Mythicists also point to elements in the Superman Media that pre-date the composition of the earliest Adventures and so, they argue, disprove a historical basis for Clark Kent. They trace the name “Superman” to an obscure, German prophet and say the Clark/Superman duality is prefigured by the cult of The Scarlet Pimpernel. Mythicists also spend a great deal of time analyzing pre-Superman superhero prototypes in attempt to show that all portrayals of battles between good and evil must be fictional. Many Mythicists view the Superman Media as allegories showing how to realize you “inner Superman” by destroying your “home planet”(the lowly physical world ) and dedicating yourself to “truth and liberty.” Krytonite represents material distractions that prevent initiates from maintaining their spiritual powers.
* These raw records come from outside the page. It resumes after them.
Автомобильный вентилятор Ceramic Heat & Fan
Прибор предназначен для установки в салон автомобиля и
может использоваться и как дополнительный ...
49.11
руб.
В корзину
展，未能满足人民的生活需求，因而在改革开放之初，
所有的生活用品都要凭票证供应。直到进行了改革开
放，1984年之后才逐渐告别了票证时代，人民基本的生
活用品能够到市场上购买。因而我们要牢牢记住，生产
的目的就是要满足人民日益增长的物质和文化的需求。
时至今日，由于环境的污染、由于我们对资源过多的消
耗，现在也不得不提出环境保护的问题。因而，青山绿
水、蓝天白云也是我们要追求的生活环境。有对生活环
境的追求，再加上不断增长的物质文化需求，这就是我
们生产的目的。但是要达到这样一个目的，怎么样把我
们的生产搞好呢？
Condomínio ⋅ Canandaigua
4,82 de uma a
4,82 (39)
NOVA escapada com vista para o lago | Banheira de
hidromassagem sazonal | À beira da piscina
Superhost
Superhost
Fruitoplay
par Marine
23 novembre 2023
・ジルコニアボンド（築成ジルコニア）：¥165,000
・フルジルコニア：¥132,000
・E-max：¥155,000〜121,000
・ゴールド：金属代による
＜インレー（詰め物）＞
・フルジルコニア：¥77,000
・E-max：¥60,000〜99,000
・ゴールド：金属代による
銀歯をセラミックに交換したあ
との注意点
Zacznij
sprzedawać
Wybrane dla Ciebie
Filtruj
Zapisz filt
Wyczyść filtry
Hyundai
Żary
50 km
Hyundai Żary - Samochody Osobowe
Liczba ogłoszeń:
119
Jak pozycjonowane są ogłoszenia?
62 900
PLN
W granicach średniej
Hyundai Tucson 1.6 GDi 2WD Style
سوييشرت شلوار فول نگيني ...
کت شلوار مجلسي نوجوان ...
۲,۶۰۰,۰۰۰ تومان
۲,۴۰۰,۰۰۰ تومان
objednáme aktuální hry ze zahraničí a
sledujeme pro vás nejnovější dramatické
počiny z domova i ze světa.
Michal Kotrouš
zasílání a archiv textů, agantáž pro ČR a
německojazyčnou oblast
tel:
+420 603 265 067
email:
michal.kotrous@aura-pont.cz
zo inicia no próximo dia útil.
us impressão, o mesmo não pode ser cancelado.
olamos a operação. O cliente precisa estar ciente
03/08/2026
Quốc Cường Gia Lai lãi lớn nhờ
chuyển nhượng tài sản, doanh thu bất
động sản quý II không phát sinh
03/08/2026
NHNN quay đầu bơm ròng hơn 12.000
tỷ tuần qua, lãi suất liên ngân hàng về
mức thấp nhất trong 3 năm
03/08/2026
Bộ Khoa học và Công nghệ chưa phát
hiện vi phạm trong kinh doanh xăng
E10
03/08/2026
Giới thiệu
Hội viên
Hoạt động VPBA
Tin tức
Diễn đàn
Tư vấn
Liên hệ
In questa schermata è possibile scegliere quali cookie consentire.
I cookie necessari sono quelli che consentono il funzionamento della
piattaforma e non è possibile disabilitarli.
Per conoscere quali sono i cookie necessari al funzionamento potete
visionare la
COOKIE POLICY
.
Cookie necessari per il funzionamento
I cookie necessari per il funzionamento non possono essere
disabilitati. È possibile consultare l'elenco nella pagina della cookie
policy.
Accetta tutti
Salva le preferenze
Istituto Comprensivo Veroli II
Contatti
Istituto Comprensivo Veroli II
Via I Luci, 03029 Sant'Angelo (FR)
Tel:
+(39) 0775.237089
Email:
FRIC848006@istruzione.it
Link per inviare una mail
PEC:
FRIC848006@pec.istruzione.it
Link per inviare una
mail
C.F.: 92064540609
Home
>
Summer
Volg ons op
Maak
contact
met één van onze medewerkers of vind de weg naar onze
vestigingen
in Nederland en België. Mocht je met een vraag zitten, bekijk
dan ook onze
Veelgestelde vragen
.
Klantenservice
Although the Mythicist approach is easy to lampoon, a purely Literalist approach is equally problematic. Historicists may unjustifiably dismiss the extraterrestrial nature of Clark Kent, but their scholarship can peel away inauthentic elements from the historical Adventures to reveal the true Superman. Followers owe it to the memory of Clark Kent to bring Superman worship into the 21st century. How can we dismiss other religion’s superstitious beliefs—with their magic cosmic rays and radioactive spiders bites—without fully examining our own?